── DATASET RECORDS ──
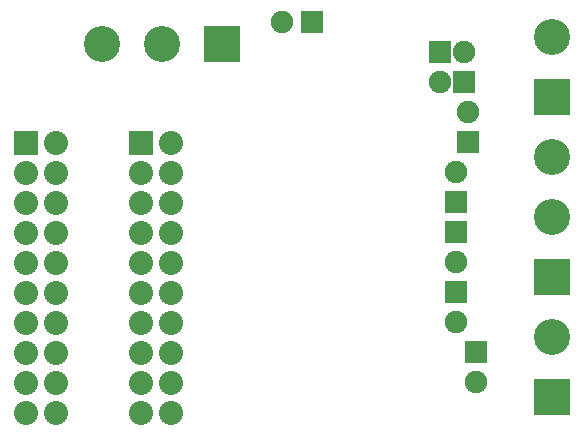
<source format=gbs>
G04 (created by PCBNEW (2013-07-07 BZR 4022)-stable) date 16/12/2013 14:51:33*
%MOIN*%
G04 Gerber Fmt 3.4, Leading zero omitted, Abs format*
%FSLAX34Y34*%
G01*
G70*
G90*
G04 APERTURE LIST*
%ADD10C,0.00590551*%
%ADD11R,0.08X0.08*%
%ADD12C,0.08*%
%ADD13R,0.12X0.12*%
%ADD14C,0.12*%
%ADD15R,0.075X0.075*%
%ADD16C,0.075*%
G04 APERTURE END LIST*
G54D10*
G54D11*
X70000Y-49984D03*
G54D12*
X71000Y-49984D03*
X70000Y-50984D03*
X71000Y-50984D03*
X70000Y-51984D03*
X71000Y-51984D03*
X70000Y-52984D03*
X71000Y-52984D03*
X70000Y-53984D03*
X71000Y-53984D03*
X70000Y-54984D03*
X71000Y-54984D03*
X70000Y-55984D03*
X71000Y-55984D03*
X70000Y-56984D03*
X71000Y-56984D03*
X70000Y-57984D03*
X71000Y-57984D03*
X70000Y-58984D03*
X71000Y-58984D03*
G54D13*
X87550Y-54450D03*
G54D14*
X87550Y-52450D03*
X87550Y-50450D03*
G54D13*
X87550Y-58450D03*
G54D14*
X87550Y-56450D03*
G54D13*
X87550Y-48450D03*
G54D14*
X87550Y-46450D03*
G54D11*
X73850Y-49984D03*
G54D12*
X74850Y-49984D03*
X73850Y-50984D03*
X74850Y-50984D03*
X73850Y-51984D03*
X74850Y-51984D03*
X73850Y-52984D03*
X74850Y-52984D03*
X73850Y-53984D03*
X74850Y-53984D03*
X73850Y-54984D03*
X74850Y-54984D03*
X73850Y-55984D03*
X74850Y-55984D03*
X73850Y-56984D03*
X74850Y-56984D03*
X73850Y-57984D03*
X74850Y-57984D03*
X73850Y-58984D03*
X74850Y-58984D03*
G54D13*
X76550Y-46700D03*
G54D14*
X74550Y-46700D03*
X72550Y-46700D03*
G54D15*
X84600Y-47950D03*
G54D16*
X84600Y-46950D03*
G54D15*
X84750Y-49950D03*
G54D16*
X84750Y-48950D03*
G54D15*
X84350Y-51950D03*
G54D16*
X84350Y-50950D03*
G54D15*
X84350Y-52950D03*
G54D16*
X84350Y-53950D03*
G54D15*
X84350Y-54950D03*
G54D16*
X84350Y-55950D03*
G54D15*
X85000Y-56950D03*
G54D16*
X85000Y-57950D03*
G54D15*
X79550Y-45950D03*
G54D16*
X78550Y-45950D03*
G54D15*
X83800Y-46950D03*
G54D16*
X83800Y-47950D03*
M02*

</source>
───
── DATASET RECORDS ──
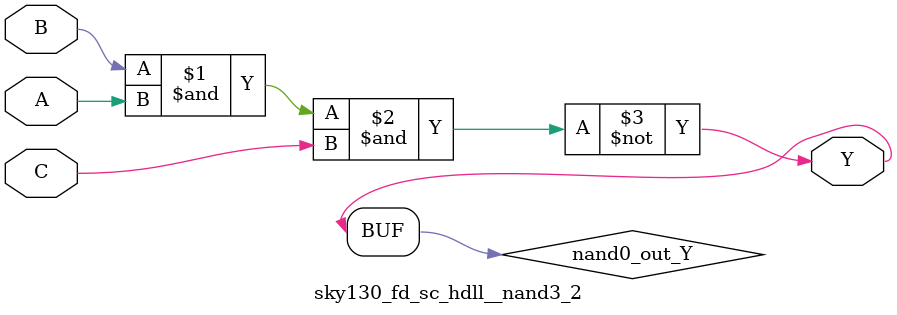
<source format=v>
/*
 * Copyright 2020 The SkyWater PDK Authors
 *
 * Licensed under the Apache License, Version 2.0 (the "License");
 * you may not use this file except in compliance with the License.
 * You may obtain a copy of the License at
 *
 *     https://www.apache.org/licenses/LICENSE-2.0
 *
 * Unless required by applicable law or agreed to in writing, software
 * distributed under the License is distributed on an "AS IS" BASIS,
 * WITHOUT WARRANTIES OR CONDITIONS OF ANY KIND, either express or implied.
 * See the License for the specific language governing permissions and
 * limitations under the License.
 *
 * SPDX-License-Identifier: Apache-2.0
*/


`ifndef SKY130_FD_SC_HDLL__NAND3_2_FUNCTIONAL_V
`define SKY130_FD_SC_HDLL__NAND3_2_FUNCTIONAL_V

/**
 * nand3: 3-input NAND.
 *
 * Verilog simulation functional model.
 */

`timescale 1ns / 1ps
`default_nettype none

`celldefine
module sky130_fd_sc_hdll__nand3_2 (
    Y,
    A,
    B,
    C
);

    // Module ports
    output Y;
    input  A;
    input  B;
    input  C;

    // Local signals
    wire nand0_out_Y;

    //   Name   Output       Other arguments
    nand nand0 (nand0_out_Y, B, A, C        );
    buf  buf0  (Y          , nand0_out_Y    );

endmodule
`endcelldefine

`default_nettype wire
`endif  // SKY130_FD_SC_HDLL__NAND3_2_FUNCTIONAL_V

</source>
───
── DATASET RECORDS ──
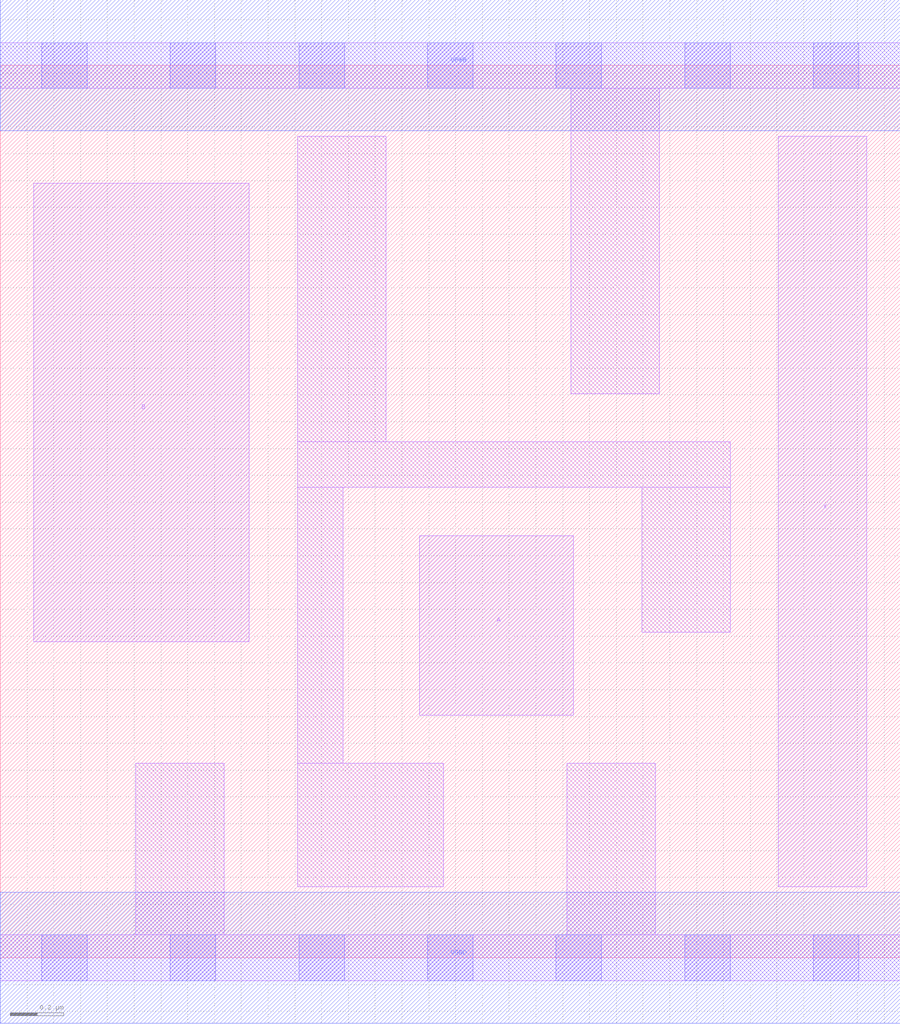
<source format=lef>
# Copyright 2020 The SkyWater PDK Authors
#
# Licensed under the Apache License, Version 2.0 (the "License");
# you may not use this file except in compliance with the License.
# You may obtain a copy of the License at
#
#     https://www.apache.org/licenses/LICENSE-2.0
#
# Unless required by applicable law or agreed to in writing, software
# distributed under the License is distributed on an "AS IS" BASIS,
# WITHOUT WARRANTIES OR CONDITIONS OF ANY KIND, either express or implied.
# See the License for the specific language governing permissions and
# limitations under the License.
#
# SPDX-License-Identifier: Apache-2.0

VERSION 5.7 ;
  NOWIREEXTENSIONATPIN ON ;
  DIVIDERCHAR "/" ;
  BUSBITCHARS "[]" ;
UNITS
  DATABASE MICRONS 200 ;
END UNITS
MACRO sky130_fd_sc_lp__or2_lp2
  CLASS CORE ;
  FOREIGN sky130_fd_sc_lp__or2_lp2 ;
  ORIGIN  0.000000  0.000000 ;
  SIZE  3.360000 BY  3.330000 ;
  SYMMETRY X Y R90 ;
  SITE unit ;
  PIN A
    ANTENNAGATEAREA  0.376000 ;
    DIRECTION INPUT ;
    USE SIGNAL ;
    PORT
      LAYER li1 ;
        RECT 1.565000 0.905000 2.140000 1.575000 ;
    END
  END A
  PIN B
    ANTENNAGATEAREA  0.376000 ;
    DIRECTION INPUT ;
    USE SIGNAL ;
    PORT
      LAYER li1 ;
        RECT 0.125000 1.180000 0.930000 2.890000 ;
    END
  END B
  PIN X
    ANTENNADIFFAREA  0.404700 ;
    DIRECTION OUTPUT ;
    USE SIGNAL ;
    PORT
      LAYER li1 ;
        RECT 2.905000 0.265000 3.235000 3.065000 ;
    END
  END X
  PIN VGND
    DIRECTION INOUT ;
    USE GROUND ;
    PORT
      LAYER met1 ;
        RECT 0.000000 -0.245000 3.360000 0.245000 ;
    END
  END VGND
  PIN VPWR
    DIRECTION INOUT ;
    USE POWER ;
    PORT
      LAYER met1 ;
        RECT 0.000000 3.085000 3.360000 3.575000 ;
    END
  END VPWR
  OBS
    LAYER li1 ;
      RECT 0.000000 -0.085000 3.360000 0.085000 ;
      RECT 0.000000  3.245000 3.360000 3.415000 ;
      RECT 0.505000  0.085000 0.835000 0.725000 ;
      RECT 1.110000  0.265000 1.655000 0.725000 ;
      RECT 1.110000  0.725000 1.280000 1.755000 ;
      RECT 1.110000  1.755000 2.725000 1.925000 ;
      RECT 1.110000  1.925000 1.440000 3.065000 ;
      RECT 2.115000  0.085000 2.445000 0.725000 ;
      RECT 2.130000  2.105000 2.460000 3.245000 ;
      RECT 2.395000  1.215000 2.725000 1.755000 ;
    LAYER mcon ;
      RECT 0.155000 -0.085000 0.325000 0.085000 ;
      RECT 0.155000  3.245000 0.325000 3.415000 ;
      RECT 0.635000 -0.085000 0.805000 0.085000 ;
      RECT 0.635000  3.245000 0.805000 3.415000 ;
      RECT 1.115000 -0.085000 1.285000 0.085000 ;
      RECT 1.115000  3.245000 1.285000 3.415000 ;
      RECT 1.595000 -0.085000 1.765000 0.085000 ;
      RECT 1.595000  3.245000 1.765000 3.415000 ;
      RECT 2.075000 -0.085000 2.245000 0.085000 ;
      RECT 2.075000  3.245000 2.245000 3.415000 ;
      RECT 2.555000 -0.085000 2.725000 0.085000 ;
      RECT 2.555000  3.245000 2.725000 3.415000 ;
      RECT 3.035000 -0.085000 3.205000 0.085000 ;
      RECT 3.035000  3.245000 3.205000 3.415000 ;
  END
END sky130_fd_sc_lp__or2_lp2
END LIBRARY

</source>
───
■ **EXERCISE PROMPT**
Nothing but a number is wanted here: how many lines of the material contain the string "compliance".

■ **WRITTEN SOLUTION**
2